Monday 6 January 2014

Dec update


      indexed    
       NAV
monthly return
100.00
Nov-12 17.8% 117.77
Dec-12 37.4% 161.78
Jan-13 38.1% 223.40
Feb-13 -3.3% 215.92
Mar-13 12.4% 242.62
Apr-13 30.2% 315.81
May-13 68.8% 533.08
Jun-13 36.9% 729.55
Jul-13 -12.6% 637.46
Aug-13 -1.7% 626.31
Sep-13 -9.6% 566.31
Oct-13 -4.9% 538.62
Nov-13 11.5% 600.41
Dec-13 15.9% 695.74

Equities           +1.4%       Japanese equity sectors (megabanks, trading companies)
                        -4.6%        Shorts in S&Ps
Commodities  +0.9%       Short gold
Fxd income     +4.1%       Short JGBs
                        +5.9%       Short EDZ7 and TYH4 against Aussie Z4 bills
FX                   +8.1%      About 5% from long USDJPY and GBPJPY positions and the rest from            
                                          short AUDUSD and AUDNZD

Overall a good month. I was heavily overweight in risk-on trades (short US and Japanese fxd income, long X-JPY and long Nikkei), partially offset by a significant short in US equities and a long in Aussie fxd income which should have been larger. As of today I'm out of USDJPY, and I've increased the SPX short further (having been stopped on it twice already), so I'm now much more balanced. The easiest trade of the month was definitely shorting Treasuries for a 3% target once the taper was announced.

Looking ahead, I think we're treading water until payrolls (statement of the obvious, I know). I'd expect a healthy number : small businesses are hiring if Gallup etc are to be believed, and the ISM employment indices say the same for larger firms. It's backed up by jobless claims and consumer confidence, so 200k plus is possible for payrolls, unless ADP prints a shocker on Wed. The outlook for Q1 seems to be for more of the same, so we could get a significant move lower in fixed income after cleaning out some positions. Could we approach 6.5% unemployment by the end of Q1 ? The slow bear flattening of the TIPS 5/10 break-even curve is interesting, especially as gasoline has been fairly stable. It suggests deflation fears are overblown, and as I've mentioned before, I think that higher inflation is the only missing piece of the puzzle for a serious bear market in rates. We're not there yet, but I'm watching this closely. I'm taking this rally in fixed income as an opportunity to buy puts structures on short green eurodollars which have great risk/reward if the selloff resumes.

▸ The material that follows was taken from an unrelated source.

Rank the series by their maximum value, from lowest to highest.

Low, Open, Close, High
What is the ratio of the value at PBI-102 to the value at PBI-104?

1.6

The pieces are also falling into place in Australia. The PMIs are turning lower after a post-election bounce, consumer confidence is taking a hit (gas prices perhaps ?) and there are indications of a slowdown in China again. Despite all this, AUSUSD has rallied since New Year and is now near the middle of Glenn Stevens' 0.85/0.95 range. The biggest moves have been on risk reduction days, despite AUDUSD's usual risk-on behaviour, so I'm putting the rally down to a New Year squeeze. The key level is 0.8850, which has supported AUDUSD since last June. If that level fails to hold it can go to 0.82 I think.